(as published online in BJGP 20/6/24 and in the print issue of British Journal of General Practice August 2024)
Like so many disturbing stories, it started with a blow to the head. Mercifully not mine. Working in A+E at the time I assessed a minot who had been assaulted at the school gates. The crime? Posting his new hair cut on social media then having an arguement with the trolling school member who accused him of looking ‘gay.’ The troll then waited for him the next morning and punched him in the face. Thankfully he only sustained minor injuries.
The line between our virtual and physical lives seems ever more porous. Smartphone technology, internet availability and speed means we now have access 24 hours a day. Most jobs now involve a screen and being online. “What does this new reality do our minds and brains?” is a question yet to have enough evidence to answer. However it is fast becoming clear that we are no happier or healthier for it.

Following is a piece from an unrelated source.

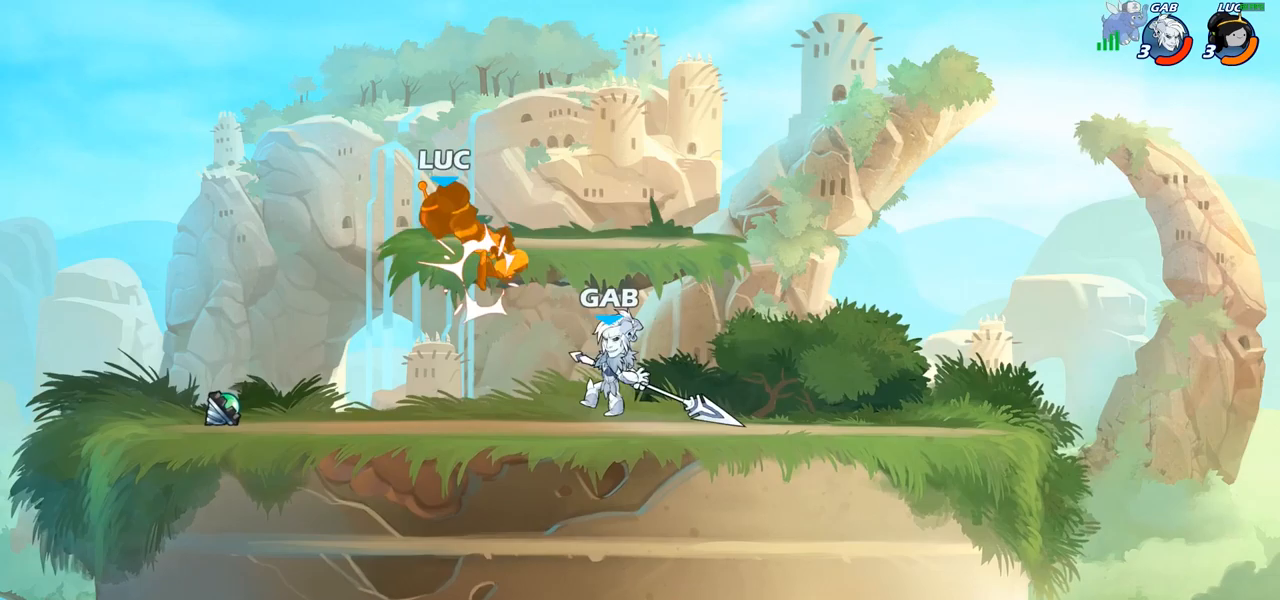
{"buttons": [], "left_stick": "up-right", "right_stick": "center", "events": [[83, "left_stick", "right"], [117, "SQUARE", "down"], [183, "SQUARE", "up"], [300, "SQUARE", "down"], [383, "SQUARE", "up"], [417, "left_stick", "up"], [467, "left_stick", "up-right"]]}
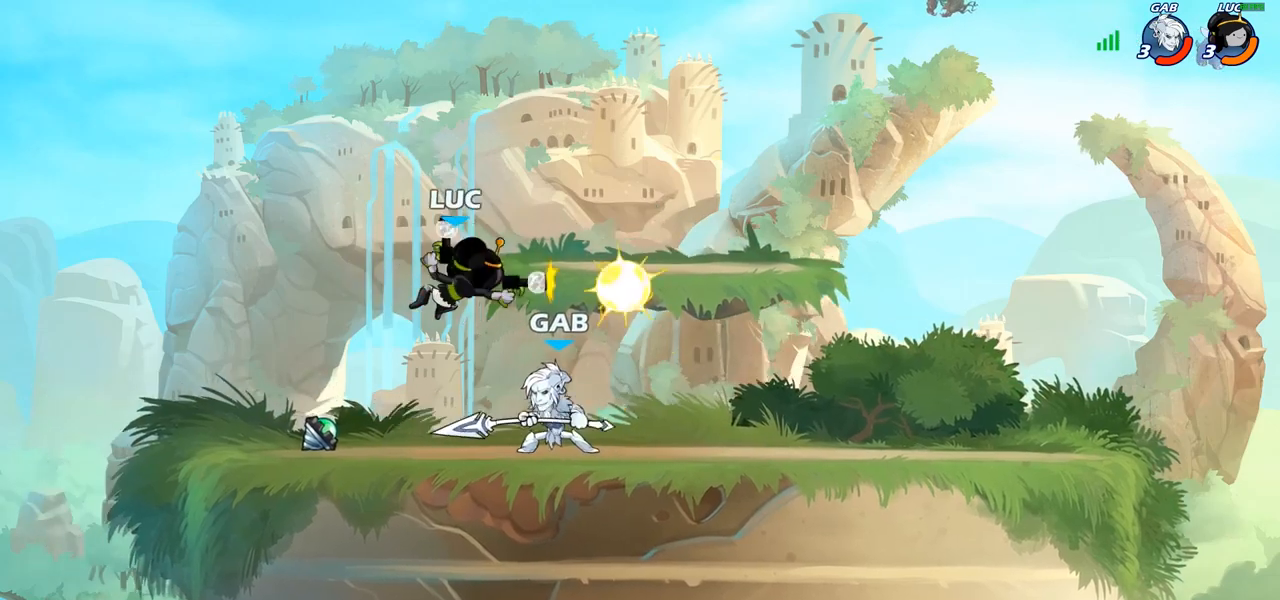
{"buttons": ["SQUARE"], "left_stick": "down-left", "right_stick": "center", "events": [[100, "left_stick", "right"], [450, "left_stick", "down-left"], [500, "SQUARE", "down"]]}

where once it was common for people to spark a cigarette when they had 5 minutes of not knowing what to do, now it seems that has been replaced by an almost reflex reach for our phones to see if there is anything new to be aware.
Finally it seems there are noises from governmental on high wanting to ban smartphones for under 16s1 which would make them an equivalent political health risk to smoking. In a disturbing modern parallel, where once it was common for people to spark a cigarette when they had 5 minutes of not knowing what to do, now it seems that has been replaced by an almost reflex reach for our phones to see if there is anything new to be aware of.
But in the same way the dangers of smoking were known about long before they were acted upon, it is likely that the big tech producers will not give up a huge section of their market without a fight. Corporate Capitalism will promise the individual great rewards but loves to blame them for their choices and behavior in equal measure. It is never the corporation’s fault, they only make the product. For example, petrol giant BP popularised the phrase ‘Carbon Footprint’ in 2005 to place responsibility squarely at the door of the individual consumer.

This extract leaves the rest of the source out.